[Records from a data source]
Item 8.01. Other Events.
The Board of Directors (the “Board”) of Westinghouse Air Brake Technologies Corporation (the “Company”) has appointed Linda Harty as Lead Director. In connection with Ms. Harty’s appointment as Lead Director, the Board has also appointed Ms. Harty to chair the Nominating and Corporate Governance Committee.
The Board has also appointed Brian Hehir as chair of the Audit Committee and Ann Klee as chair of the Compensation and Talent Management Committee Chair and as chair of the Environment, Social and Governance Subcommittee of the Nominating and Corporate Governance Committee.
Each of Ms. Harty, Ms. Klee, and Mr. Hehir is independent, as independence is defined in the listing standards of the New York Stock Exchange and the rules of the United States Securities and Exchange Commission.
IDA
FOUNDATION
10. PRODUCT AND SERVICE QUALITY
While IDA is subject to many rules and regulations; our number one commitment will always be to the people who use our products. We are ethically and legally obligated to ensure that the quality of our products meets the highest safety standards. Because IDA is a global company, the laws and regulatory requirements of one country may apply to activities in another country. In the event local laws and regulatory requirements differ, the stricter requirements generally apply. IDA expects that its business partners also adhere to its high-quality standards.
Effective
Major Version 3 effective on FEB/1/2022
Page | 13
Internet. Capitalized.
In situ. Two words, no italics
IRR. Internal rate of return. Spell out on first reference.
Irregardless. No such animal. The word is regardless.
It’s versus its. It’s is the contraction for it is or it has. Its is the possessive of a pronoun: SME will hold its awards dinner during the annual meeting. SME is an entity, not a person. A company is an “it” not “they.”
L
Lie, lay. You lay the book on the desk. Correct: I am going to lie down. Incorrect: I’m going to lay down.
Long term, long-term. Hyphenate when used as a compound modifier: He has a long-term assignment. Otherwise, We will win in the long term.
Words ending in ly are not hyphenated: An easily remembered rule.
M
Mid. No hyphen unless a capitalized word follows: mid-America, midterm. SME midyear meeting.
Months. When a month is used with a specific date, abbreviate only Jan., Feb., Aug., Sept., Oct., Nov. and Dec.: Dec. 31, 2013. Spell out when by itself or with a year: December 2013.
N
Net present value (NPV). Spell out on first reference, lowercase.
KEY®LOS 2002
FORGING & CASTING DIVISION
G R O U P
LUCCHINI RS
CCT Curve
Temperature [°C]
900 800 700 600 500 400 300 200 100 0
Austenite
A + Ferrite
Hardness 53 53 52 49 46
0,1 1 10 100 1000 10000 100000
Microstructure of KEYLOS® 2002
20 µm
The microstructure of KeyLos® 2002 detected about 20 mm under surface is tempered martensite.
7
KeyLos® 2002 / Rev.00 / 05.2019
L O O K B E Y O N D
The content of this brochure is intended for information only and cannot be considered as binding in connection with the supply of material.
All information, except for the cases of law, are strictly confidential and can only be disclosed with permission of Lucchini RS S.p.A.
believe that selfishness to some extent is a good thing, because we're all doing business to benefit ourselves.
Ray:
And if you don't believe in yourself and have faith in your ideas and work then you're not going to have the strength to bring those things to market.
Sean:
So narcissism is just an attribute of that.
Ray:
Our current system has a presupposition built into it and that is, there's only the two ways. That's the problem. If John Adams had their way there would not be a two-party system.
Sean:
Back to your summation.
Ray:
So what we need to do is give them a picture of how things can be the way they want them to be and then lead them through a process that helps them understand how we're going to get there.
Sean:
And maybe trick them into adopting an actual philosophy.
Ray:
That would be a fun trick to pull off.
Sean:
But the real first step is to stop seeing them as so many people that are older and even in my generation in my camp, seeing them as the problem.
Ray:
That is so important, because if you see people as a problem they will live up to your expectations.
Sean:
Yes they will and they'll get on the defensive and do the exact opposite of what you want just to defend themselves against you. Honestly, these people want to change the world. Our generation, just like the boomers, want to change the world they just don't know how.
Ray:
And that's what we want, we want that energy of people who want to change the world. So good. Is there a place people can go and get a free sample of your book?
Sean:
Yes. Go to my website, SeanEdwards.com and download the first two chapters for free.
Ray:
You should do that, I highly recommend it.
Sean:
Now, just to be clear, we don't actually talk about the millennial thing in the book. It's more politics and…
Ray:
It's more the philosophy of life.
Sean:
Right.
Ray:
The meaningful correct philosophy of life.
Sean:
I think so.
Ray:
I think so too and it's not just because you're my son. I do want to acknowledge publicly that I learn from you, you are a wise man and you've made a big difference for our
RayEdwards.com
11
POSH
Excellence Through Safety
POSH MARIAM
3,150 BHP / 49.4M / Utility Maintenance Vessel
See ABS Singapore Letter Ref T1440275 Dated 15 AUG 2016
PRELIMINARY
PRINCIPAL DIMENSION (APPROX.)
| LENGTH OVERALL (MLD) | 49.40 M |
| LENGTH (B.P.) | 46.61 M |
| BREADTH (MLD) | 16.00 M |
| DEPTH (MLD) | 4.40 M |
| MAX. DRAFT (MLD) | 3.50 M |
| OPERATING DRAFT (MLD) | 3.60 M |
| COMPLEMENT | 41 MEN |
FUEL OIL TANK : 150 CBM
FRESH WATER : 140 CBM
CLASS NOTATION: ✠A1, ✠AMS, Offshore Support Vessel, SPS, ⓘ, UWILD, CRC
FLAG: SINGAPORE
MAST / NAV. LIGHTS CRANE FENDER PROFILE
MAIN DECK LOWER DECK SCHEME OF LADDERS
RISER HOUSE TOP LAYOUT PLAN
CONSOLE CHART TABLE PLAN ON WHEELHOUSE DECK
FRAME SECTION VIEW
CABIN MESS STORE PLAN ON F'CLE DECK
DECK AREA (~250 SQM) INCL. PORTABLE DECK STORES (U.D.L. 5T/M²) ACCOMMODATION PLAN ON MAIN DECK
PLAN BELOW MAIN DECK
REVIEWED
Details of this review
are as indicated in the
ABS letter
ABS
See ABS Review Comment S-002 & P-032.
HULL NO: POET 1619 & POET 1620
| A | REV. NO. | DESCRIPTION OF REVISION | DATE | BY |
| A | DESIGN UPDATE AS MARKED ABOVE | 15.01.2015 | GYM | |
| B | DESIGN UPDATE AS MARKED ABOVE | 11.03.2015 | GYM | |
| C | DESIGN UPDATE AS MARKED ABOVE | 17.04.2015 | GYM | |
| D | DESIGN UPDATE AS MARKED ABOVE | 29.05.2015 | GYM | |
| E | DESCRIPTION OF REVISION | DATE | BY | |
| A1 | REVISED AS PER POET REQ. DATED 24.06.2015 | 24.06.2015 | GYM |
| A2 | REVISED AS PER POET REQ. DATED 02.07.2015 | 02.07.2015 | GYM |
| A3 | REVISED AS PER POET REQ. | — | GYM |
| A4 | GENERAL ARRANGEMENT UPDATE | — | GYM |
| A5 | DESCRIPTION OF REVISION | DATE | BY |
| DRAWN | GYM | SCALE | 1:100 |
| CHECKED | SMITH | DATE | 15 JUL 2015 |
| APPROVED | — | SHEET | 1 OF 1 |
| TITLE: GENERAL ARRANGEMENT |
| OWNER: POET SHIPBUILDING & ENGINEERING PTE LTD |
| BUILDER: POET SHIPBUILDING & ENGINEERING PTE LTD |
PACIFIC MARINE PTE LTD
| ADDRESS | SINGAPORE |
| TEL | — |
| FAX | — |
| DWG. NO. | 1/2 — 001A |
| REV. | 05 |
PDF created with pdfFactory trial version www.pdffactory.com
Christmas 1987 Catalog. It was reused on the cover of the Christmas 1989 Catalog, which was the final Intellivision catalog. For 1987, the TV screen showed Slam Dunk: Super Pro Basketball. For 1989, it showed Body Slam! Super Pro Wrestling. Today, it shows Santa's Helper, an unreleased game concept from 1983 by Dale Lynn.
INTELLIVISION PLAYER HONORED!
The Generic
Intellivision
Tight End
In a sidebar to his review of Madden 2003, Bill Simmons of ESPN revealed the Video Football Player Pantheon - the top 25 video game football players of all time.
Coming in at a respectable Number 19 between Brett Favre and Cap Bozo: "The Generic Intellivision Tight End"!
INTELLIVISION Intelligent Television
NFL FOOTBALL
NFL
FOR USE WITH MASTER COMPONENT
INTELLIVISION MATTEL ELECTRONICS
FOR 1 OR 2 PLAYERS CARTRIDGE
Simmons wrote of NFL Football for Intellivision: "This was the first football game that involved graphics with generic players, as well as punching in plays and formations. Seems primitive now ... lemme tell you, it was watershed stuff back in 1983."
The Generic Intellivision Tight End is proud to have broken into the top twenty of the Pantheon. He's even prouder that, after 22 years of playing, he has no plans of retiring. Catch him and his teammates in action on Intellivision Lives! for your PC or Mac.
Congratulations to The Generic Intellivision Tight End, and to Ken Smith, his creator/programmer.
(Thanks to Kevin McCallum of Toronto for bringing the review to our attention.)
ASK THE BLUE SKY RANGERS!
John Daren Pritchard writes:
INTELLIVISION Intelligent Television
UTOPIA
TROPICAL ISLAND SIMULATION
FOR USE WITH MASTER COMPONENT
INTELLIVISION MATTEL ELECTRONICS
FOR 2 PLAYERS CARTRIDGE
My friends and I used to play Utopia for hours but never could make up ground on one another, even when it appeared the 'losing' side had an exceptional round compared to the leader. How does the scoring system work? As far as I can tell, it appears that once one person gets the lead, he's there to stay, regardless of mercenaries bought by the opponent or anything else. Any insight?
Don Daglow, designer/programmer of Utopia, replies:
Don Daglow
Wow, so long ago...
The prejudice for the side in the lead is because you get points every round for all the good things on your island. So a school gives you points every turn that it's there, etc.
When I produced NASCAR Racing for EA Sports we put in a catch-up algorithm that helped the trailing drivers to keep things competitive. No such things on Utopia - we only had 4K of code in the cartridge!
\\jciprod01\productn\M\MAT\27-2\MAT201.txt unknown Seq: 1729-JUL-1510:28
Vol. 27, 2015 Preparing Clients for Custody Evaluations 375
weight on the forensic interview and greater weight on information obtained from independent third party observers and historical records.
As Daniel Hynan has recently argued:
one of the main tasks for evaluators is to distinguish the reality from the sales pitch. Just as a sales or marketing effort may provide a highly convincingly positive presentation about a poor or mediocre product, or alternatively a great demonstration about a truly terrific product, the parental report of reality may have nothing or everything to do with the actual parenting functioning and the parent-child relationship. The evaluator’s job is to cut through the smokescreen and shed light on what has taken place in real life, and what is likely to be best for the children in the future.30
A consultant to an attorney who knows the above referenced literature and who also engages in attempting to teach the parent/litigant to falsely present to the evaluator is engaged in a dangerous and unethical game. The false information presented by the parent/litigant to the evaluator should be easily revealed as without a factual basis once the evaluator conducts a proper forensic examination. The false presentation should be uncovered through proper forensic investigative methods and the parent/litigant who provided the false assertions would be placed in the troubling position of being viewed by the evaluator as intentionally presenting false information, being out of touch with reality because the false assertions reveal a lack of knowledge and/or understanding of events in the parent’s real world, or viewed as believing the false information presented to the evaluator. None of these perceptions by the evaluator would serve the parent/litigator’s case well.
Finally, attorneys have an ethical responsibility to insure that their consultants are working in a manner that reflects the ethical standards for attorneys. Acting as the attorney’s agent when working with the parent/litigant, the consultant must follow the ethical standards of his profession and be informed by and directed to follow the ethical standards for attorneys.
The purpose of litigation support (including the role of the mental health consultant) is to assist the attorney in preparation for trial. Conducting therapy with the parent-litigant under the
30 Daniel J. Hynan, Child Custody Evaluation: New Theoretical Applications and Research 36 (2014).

▸ Work required
Pull every line with "want" from the records.

▸ Answer below
So what we need to do is give them a picture of how things can be the way they want them to be and then lead them through a process that helps them understand how we're going to get there.
Yes they will and they'll get on the defensive and do the exact opposite of what you want just to defend themselves against you. Honestly, these people want to change the world. Our generation, just like the boomers, want to change the world they just don't know how.
And that's what we want, we want that energy of people who want to change the world. So good. Is there a place people can go and get a free sample of your book?
I think so too and it's not just because you're my son. I do want to acknowledge publicly that I learn from you, you are a wise man and you've made a big difference for our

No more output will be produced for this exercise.